Records from a collection
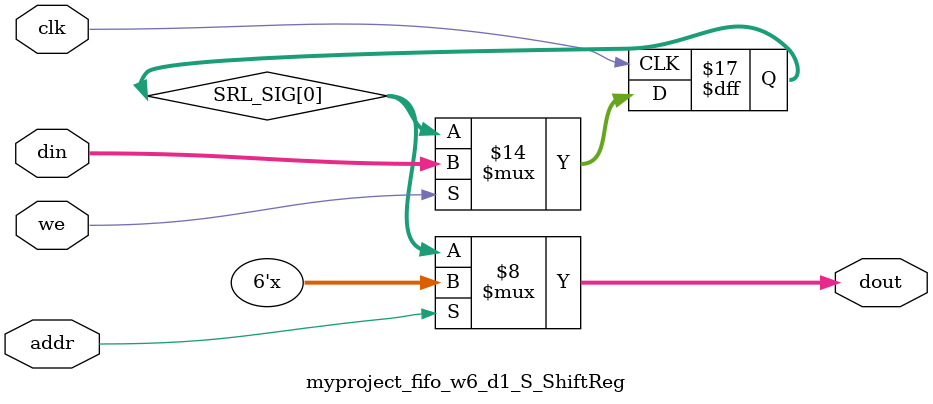
<source format=v>

`timescale 1ns/1ps

module myproject_fifo_w6_d1_S
#(parameter
    MEM_STYLE    = "shiftReg",
    DATA_WIDTH   = 6,
    ADDR_WIDTH   = 1,
    DEPTH        = 1)
(
    // system signal
    input  wire                  clk,
    input  wire                  reset,

    // write
    output wire                  if_full_n,
    input  wire                  if_write_ce,
    input  wire                  if_write,
    input  wire [DATA_WIDTH-1:0] if_din,
    
    // read 
    output wire [ADDR_WIDTH:0]   if_num_data_valid, // for FRP
    output wire [ADDR_WIDTH:0]   if_fifo_cap,       // for FRP

    output wire                  if_empty_n,
    input  wire                  if_read_ce,
    input  wire                  if_read,
    output wire [DATA_WIDTH-1:0] if_dout
);
//------------------------Parameter----------------------
localparam 
    SRL_DEPTH    = DEPTH,
    SRL_AWIDTH   = ADDR_WIDTH;
//------------------------Local signal-------------------
    reg  [SRL_AWIDTH-1:0] addr;
    wire                  push;
    wire                  pop;
    reg  [SRL_AWIDTH:0]   mOutPtr;
    reg                   empty_n = 1'b0;
    reg                   full_n = 1'b1; 

//------------------------Instantiation------------------
    myproject_fifo_w6_d1_S_ShiftReg 
    #(  .DATA_WIDTH (DATA_WIDTH),
        .ADDR_WIDTH (SRL_AWIDTH),
        .DEPTH      (SRL_DEPTH))
    U_myproject_fifo_w6_d1_S_ShiftReg (
        .clk        (clk),
        .we         (push),
        .addr       (addr),
        .din        (if_din),
        .dout       (if_dout)
    );
//------------------------Task and function--------------

//------------------------Body---------------------------
    // num_data_valid 
    assign if_num_data_valid = mOutPtr;
    assign if_fifo_cap       = DEPTH;

    // almost full/empty 

    // program full/empty 

    assign if_full_n  = full_n; 
    assign if_empty_n = empty_n;

    assign push       = full_n & if_write_ce & if_write;
    assign pop        = empty_n & if_read_ce & if_read;

    // addr
    always @(posedge clk) begin
        if (reset)
            addr <= {SRL_AWIDTH{1'b0}};
        else if (push & ~pop && empty_n)
            addr <= addr + 1'b1;
        else if (~push & pop && (mOutPtr != 1))
            addr <= addr - 1'b1;
    end

    // mOutPtr
    always @(posedge clk) begin
        if (reset)
            mOutPtr <= {SRL_AWIDTH+1{1'b0}};
        else if (push & ~pop)
            mOutPtr <= mOutPtr + 1'b1;
        else if (~push & pop)
            mOutPtr <= mOutPtr - 1'b1;
    end

    // full_n
    always @(posedge clk) begin
        if (reset)
            full_n <= 1'b1;
        else if ((push & ~pop) && (mOutPtr == DEPTH - 1))
            full_n <= 1'b0;
        else if (~push & pop)
            full_n <= 1'b1;
    end

    // empty_n
    always @(posedge clk) begin
        if (reset)
            empty_n <= 1'b0;
        else if (push & ~pop)
            empty_n <= 1'b1;
        else if ((~push & pop) && (mOutPtr == 1))
            empty_n <= 1'b0;
    end

    // almost_full_n 

    // almost_empty_n 

    // prog_full_n 
 
    // prog_empty_n 

endmodule  


module myproject_fifo_w6_d1_S_ShiftReg
#(parameter
    DATA_WIDTH  = 6,
    ADDR_WIDTH  = 1,
    DEPTH       = 1)
(
    input  wire                  clk,
    input  wire                  we,
    input  wire [ADDR_WIDTH-1:0] addr,
    input  wire [DATA_WIDTH-1:0] din,
    output wire [DATA_WIDTH-1:0] dout
);

    reg [DATA_WIDTH-1:0] SRL_SIG [0:DEPTH-1];
    integer i;

    always @(posedge clk) begin
        if (we) begin
            for (i=0; i<DEPTH-1; i=i+1)
                SRL_SIG[i+1] <= SRL_SIG[i];
            SRL_SIG[0] <= din;
        end
    end

    assign dout = SRL_SIG[addr];

endmodule
</source>
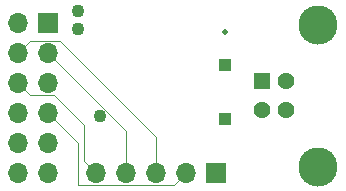
<source format=gbr>
G04 #@! TF.GenerationSoftware,KiCad,Pcbnew,5.1.6-c6e7f7d~86~ubuntu18.04.1*
G04 #@! TF.CreationDate,2021-05-10T21:05:39-07:00*
G04 #@! TF.ProjectId,usb_dev_pmod,7573625f-6465-4765-9f70-6d6f642e6b69,rev?*
G04 #@! TF.SameCoordinates,Original*
G04 #@! TF.FileFunction,Copper,L4,Bot*
G04 #@! TF.FilePolarity,Positive*
%FSLAX46Y46*%
G04 Gerber Fmt 4.6, Leading zero omitted, Abs format (unit mm)*
G04 Created by KiCad (PCBNEW 5.1.6-c6e7f7d~86~ubuntu18.04.1) date 2021-05-10 21:05:39*
%MOMM*%
%LPD*%
G01*
G04 APERTURE LIST*
G04 #@! TA.AperFunction,ComponentPad*
%ADD10R,1.000000X1.000000*%
G04 #@! TD*
G04 #@! TA.AperFunction,ComponentPad*
%ADD11C,3.316000*%
G04 #@! TD*
G04 #@! TA.AperFunction,ComponentPad*
%ADD12C,1.428000*%
G04 #@! TD*
G04 #@! TA.AperFunction,ComponentPad*
%ADD13R,1.428000X1.428000*%
G04 #@! TD*
G04 #@! TA.AperFunction,ComponentPad*
%ADD14O,1.700000X1.700000*%
G04 #@! TD*
G04 #@! TA.AperFunction,ComponentPad*
%ADD15R,1.700000X1.700000*%
G04 #@! TD*
G04 #@! TA.AperFunction,ViaPad*
%ADD16C,1.100000*%
G04 #@! TD*
G04 #@! TA.AperFunction,ViaPad*
%ADD17C,0.500000*%
G04 #@! TD*
G04 #@! TA.AperFunction,Conductor*
%ADD18C,0.088900*%
G04 #@! TD*
G04 APERTURE END LIST*
D10*
X101346000Y-79248000D03*
X101346000Y-74676000D03*
D11*
X109202000Y-71272000D03*
X109202000Y-83312000D03*
D12*
X106492000Y-76002000D03*
X106492000Y-78502000D03*
X104492000Y-78502000D03*
D13*
X104492000Y-76002000D03*
D14*
X90424000Y-83820000D03*
X92964000Y-83820000D03*
X95504000Y-83820000D03*
X98044000Y-83820000D03*
D15*
X100584000Y-83820000D03*
D14*
X83820000Y-83820000D03*
X86360000Y-83820000D03*
X83820000Y-81280000D03*
X86360000Y-81280000D03*
X83820000Y-78740000D03*
X86360000Y-78740000D03*
X83820000Y-76200000D03*
X86360000Y-76200000D03*
X83820000Y-73660000D03*
X86360000Y-73660000D03*
X83820000Y-71120000D03*
D15*
X86360000Y-71120000D03*
D16*
X88900000Y-71628000D03*
X88900000Y-70104000D03*
X90703071Y-79023371D03*
D17*
X101346000Y-71882000D03*
D18*
X88905451Y-81285451D02*
X86360000Y-78740000D01*
X97022549Y-84841451D02*
X88905451Y-84841451D01*
X88905451Y-84841451D02*
X88905451Y-81285451D01*
X98044000Y-83820000D02*
X97022549Y-84841451D01*
X89402549Y-82798549D02*
X89402549Y-79750549D01*
X90424000Y-83820000D02*
X89402549Y-82798549D01*
X84841451Y-77221451D02*
X83820000Y-76200000D01*
X86873451Y-77221451D02*
X84841451Y-77221451D01*
X89402549Y-79750549D02*
X86873451Y-77221451D01*
X92964000Y-80264000D02*
X86360000Y-73660000D01*
X92964000Y-83820000D02*
X92964000Y-80264000D01*
X95504000Y-83820000D02*
X95504000Y-80772000D01*
X84841451Y-72638549D02*
X83820000Y-73660000D01*
X87370549Y-72638549D02*
X84841451Y-72638549D01*
X95504000Y-80772000D02*
X87370549Y-72638549D01*
M02*

</source>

▶ [Exercise instructions] From the records above, copy out the line with "addr <= addr - 1'b1;", the line with "SRL_SIG[i+1] <= SRL_SIG[i];", and every line between them, word for word.

▶ [Written answer]
            addr <= addr - 1'b1;
    end

    // mOutPtr
    always @(posedge clk) begin
        if (reset)
            mOutPtr <= {SRL_AWIDTH+1{1'b0}};
        else if (push & ~pop)
            mOutPtr <= mOutPtr + 1'b1;
        else if (~push & pop)
            mOutPtr <= mOutPtr - 1'b1;
    end

    // full_n
    always @(posedge clk) begin
        if (reset)
            full_n <= 1'b1;
        else if ((push & ~pop) && (mOutPtr == DEPTH - 1))
            full_n <= 1'b0;
        else if (~push & pop)
            full_n <= 1'b1;
    end

    // empty_n
    always @(posedge clk) begin
        if (reset)
            empty_n <= 1'b0;
        else if (push & ~pop)
            empty_n <= 1'b1;
        else if ((~push & pop) && (mOutPtr == 1))
            empty_n <= 1'b0;
    end

    // almost_full_n 

    // almost_empty_n 

    // prog_full_n 
 
    // prog_empty_n 

endmodule  


module myproject_fifo_w6_d1_S_ShiftReg
#(parameter
    DATA_WIDTH  = 6,
    ADDR_WIDTH  = 1,
    DEPTH       = 1)
(
    input  wire                  clk,
    input  wire                  we,
    input  wire [ADDR_WIDTH-1:0] addr,
    input  wire [DATA_WIDTH-1:0] din,
    output wire [DATA_WIDTH-1:0] dout
);

    reg [DATA_WIDTH-1:0] SRL_SIG [0:DEPTH-1];
    integer i;

    always @(posedge clk) begin
        if (we) begin
            for (i=0; i<DEPTH-1; i=i+1)
                SRL_SIG[i+1] <= SRL_SIG[i];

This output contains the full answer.